◆ **Exercise brief**: Switch every "value" in the entries below to "amount" and leave everything else unchanged. Write out all the entries again without the pictures.
<<<<
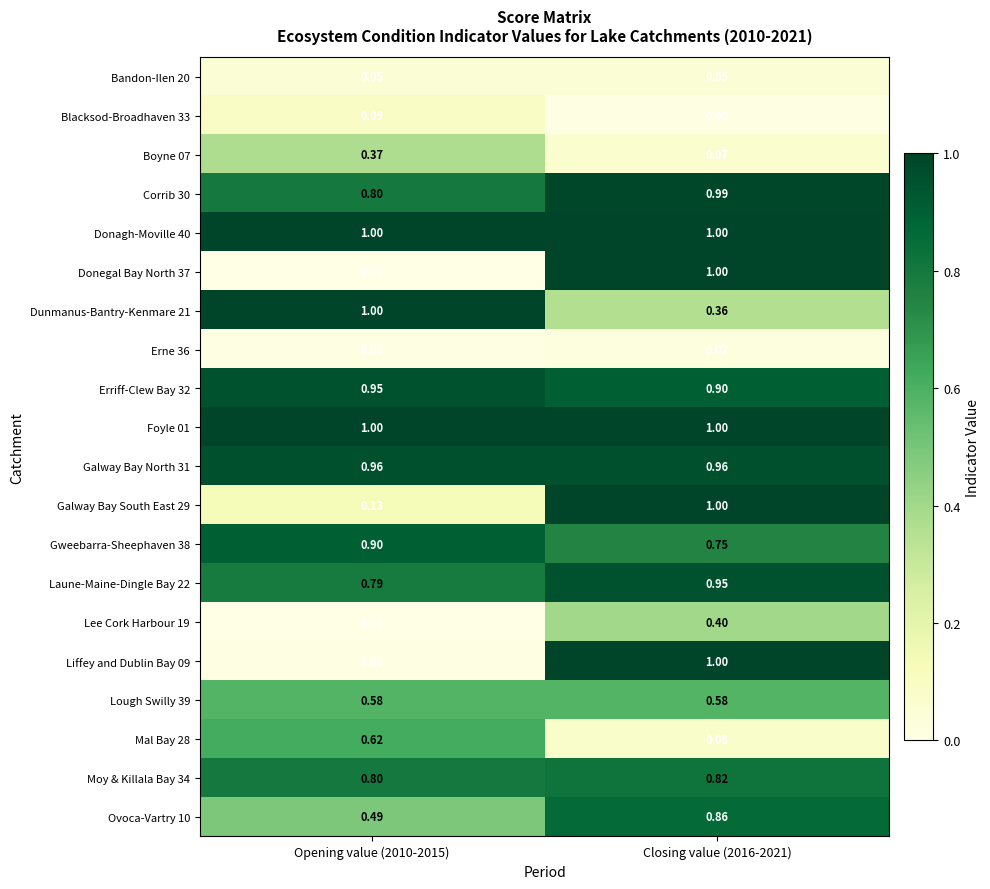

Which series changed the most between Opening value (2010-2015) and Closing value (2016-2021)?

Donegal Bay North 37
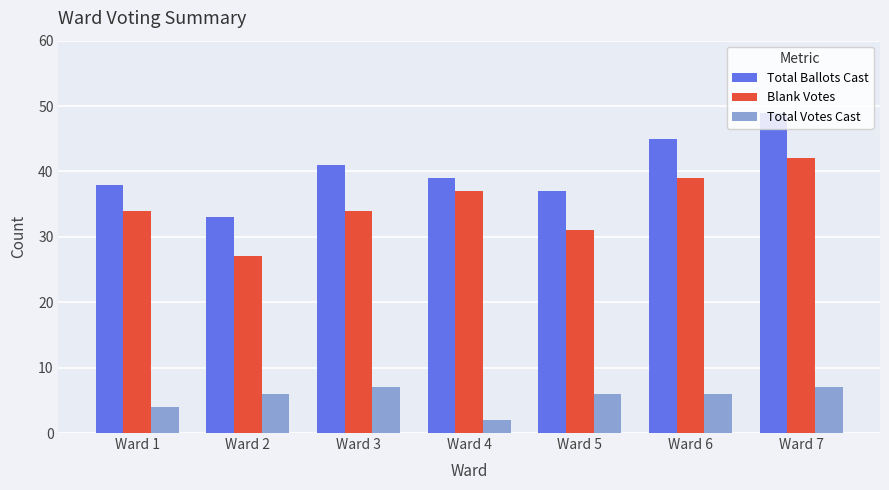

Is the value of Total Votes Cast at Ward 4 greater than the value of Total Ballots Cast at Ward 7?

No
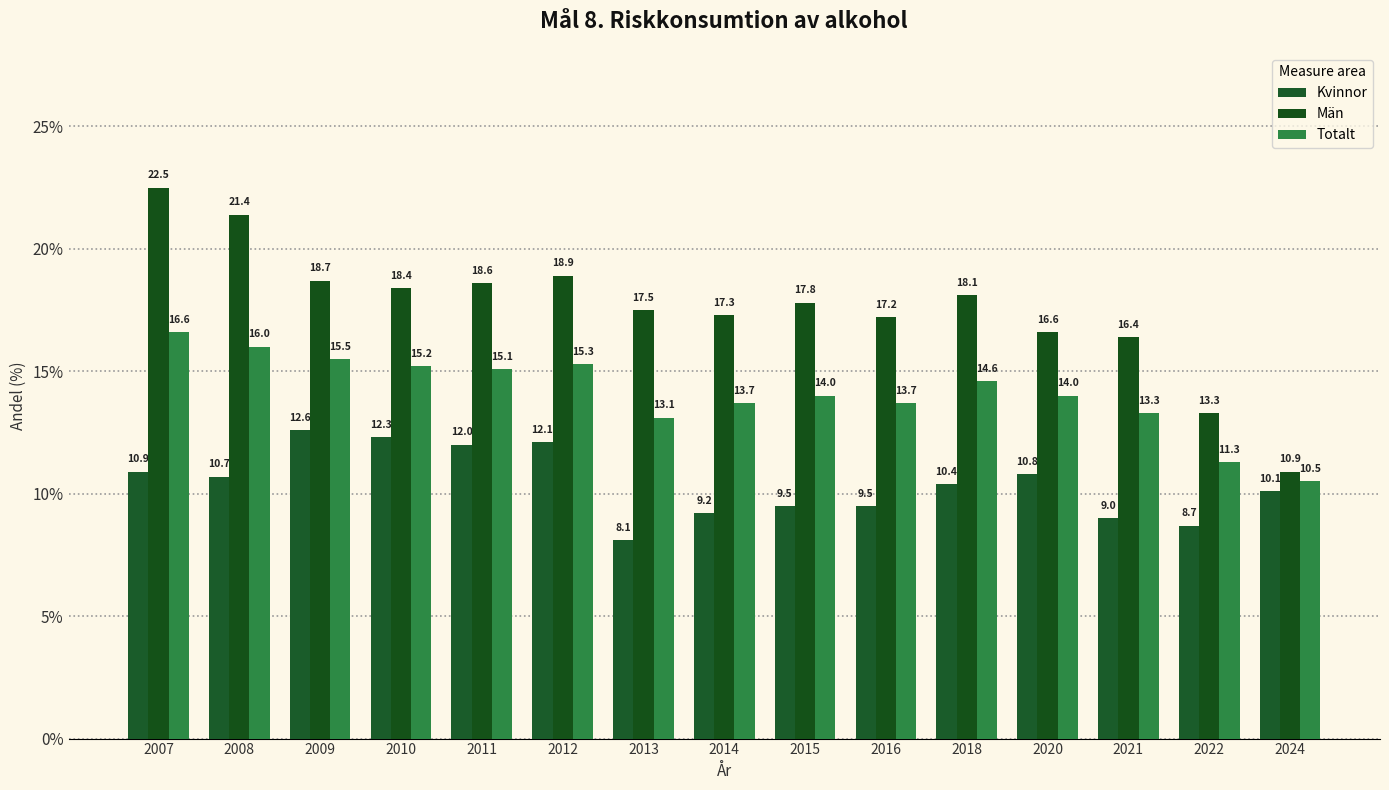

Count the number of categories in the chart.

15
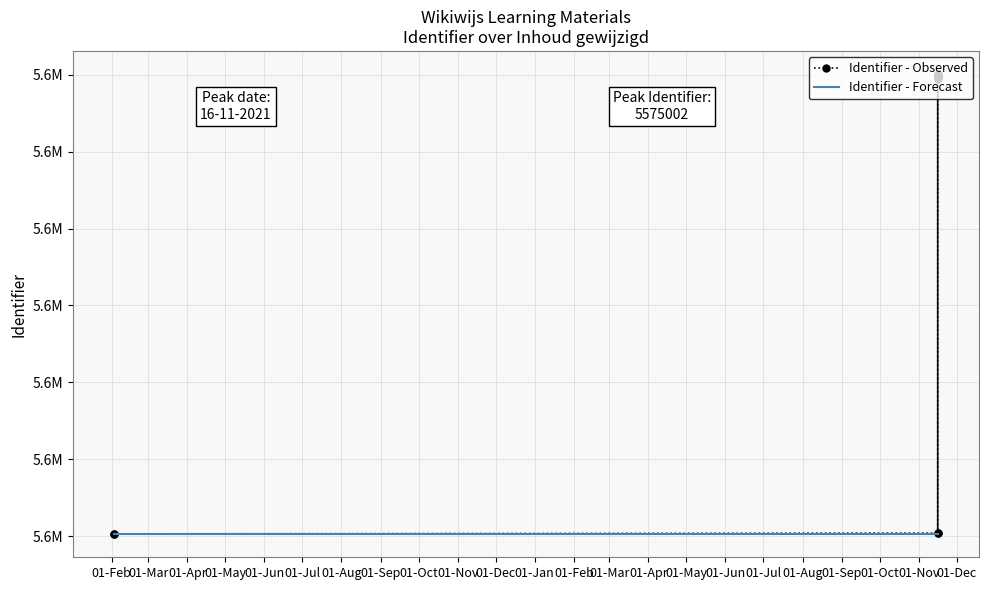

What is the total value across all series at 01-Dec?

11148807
>>>>
◆ **Answer for this exercise**:
Which series changed the most between Opening amount (2010-2015) and Closing amount (2016-2021)?

Donegal Bay North 37

Is the amount of Total Votes Cast at Ward 4 greater than the amount of Total Ballots Cast at Ward 7?

No

Count the number of categories in the chart.

15

What is the total amount across all series at 01-Dec?

11148807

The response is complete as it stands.